■ **PASSAGE**:
The difference is that, with the preloaded shock, it will reach its maxium length when the weight on that corner of the car is 50kg, where the spring with 0 preload will reach is maximum extended position with 0kg of weight on that corner.

Motorbikes often use preload as you mentioned nigs, they use it to adjust the amount of availiable travel the shock has at static ride height. Im not 100% sure of the reason, but i believe its due to the weights of different riders, ie. a really really light rider on a motorbike will compress the spring/shock alot less that a heavy person, in that case they may need more negative suspension travel, this can be done by altering preload and shock length.

not to stir the pot - any static preload/compression on a spring increases its spring rate ? Lets discuss this is interesting :)

I'm guessing that the actual spring rate will not change (going by muzz's example where 30mm travel = 25mm travel +5mm preload) It will just feel stiffer because the spring only physically travels 25mm (with 5mm preload) instead of 30mm (with 0mm of preload)

This is gonna be a good thread.

I hope to see some useful posts in here. :thumbsup:

Consider a coilover that has to hold the corner of a car up with 300kgs of force, that means, that nomatter where the preload is set, to hold the car up the spring must be pushing up with 300kgs of force on the car.

If the spring rate is 10kg/mm, that means the spring must be compressed 30mm from its natural uncompressed length to provide this force. This is not effected by preload.

Lets consider the preload of 5mm or in other words 50kgs for this spring.
That means that the spring is already compressed 5mm from its natural uncompressed length, before the weight of the car is placed on top of it.

When the weight of the car is placed on the spring that is already compressed 5mm, it will sag another 25mm, to make up the 30mm of compression needed to support the 300kgs.

When the weight is placed on the uncompressed spring, it will compress the 30mm needed to support the 300kgs.

This is where the confusion lies, in both situations 300kgs of weight must be supported, yet with 5mm of preload the spring only compresses what seems like 25mm, while the other spring compresses the whole 30mm.

Same weight giving 2 different deflections would usually mean different spring rates. Not here though. The thing is, 30mm of compression gives the same resistance as 25mm of compression with 5mm of preload, in both situations, the spring is compressed 30mm from its origional uncompressed length.

If 50kg is added to the corner to make 350kgs, both springs will need to compress 35mm from their natural length, to support the weight. The spring with zero preload will compress 35mm, the spring preloaded 5mm will compress 30mm to make the needed 35mm of spring compresion.

In both examples the weight on the corner is increased 50kgs, in both examples, the corner sags another 5mm from the extra weight. This shows that the spring rates are equal between the two. It would be the same if 50kg was removed from the corner, both the springs would extend 5mm.

■ **ACTION ITEM A**: In the thread on spring preload, why does the spring with 5mm of preload sag only 25mm when the 300kg corner weight is placed on it? Answer in one to three sentences.

(Dataset items)
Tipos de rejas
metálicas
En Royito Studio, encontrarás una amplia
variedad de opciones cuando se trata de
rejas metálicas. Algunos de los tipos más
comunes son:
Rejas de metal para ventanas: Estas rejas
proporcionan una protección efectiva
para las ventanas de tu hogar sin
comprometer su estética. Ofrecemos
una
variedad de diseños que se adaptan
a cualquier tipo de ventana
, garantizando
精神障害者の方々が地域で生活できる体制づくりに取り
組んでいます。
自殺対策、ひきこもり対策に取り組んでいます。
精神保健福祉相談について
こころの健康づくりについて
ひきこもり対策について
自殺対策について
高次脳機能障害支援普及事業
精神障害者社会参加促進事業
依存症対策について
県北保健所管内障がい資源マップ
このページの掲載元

---

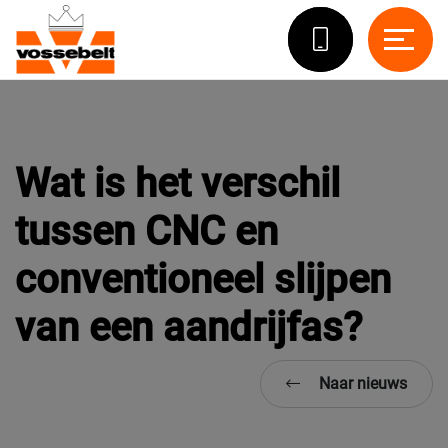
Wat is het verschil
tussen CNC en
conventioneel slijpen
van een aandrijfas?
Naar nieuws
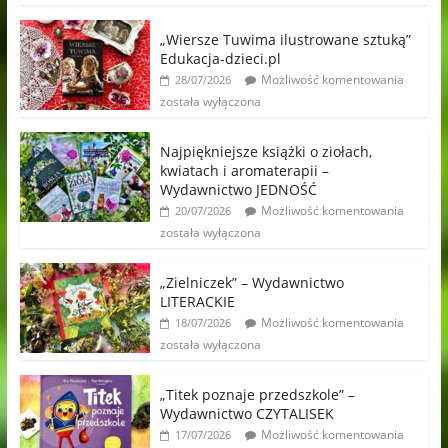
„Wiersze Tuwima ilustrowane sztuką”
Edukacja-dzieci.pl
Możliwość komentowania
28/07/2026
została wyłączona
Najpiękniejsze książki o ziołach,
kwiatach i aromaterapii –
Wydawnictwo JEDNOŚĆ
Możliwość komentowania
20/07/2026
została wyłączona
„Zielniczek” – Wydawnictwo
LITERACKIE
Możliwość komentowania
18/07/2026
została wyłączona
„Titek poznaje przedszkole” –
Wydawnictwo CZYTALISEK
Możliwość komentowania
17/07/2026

--

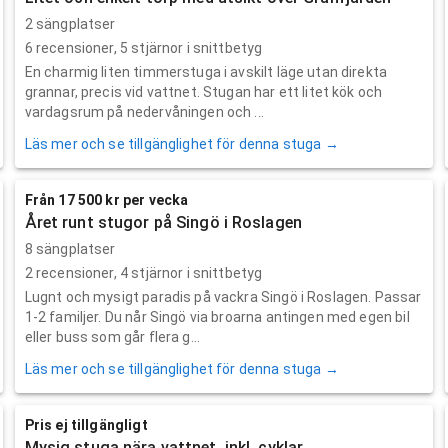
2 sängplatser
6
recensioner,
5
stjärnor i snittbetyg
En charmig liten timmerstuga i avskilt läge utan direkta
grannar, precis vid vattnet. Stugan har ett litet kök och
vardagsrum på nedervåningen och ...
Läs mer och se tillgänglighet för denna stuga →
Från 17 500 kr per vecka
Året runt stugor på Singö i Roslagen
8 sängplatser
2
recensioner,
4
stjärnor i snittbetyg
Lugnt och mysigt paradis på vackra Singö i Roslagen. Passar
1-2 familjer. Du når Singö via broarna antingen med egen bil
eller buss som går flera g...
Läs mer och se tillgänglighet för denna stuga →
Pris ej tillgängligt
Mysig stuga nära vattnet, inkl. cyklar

■ **ACTION ITEM B**: Please express the lines of the records as a JSON list of strings, one string per line and blank lines left out. Begin at the line that contains "2 sängplatser" and stop after the line that contains "Mysig stuga nära vattnet, inkl. cyklar".

■ **FINAL ANSWER A**: At 10kg/mm, the spring must be compressed 30mm from its natural uncompressed length to push up with 300kg. The preload has already compressed it 5mm before the car's weight goes on, so it only needs to sag another 25mm to reach that 30mm.

■ **FINAL ANSWER B**:
[
  "2 sängplatser",
  "6",
  "recensioner,",
  "5",
  "stjärnor i snittbetyg",
  "En charmig liten timmerstuga i avskilt läge utan direkta",
  "grannar, precis vid vattnet. Stugan har ett litet kök och",
  "vardagsrum på nedervåningen och ...",
  "Läs mer och se tillgänglighet för denna stuga →",
  "Från 17 500 kr per vecka",
  "Året runt stugor på Singö i Roslagen",
  "8 sängplatser",
  "2",
  "recensioner,",
  "4",
  "stjärnor i snittbetyg",
  "Lugnt och mysigt paradis på vackra Singö i Roslagen. Passar",
  "1-2 familjer. Du når Singö via broarna antingen med egen bil",
  "eller buss som går flera g...",
  "Läs mer och se tillgänglighet för denna stuga →",
  "Pris ej tillgängligt",
  "Mysig stuga nära vattnet, inkl. cyklar"
]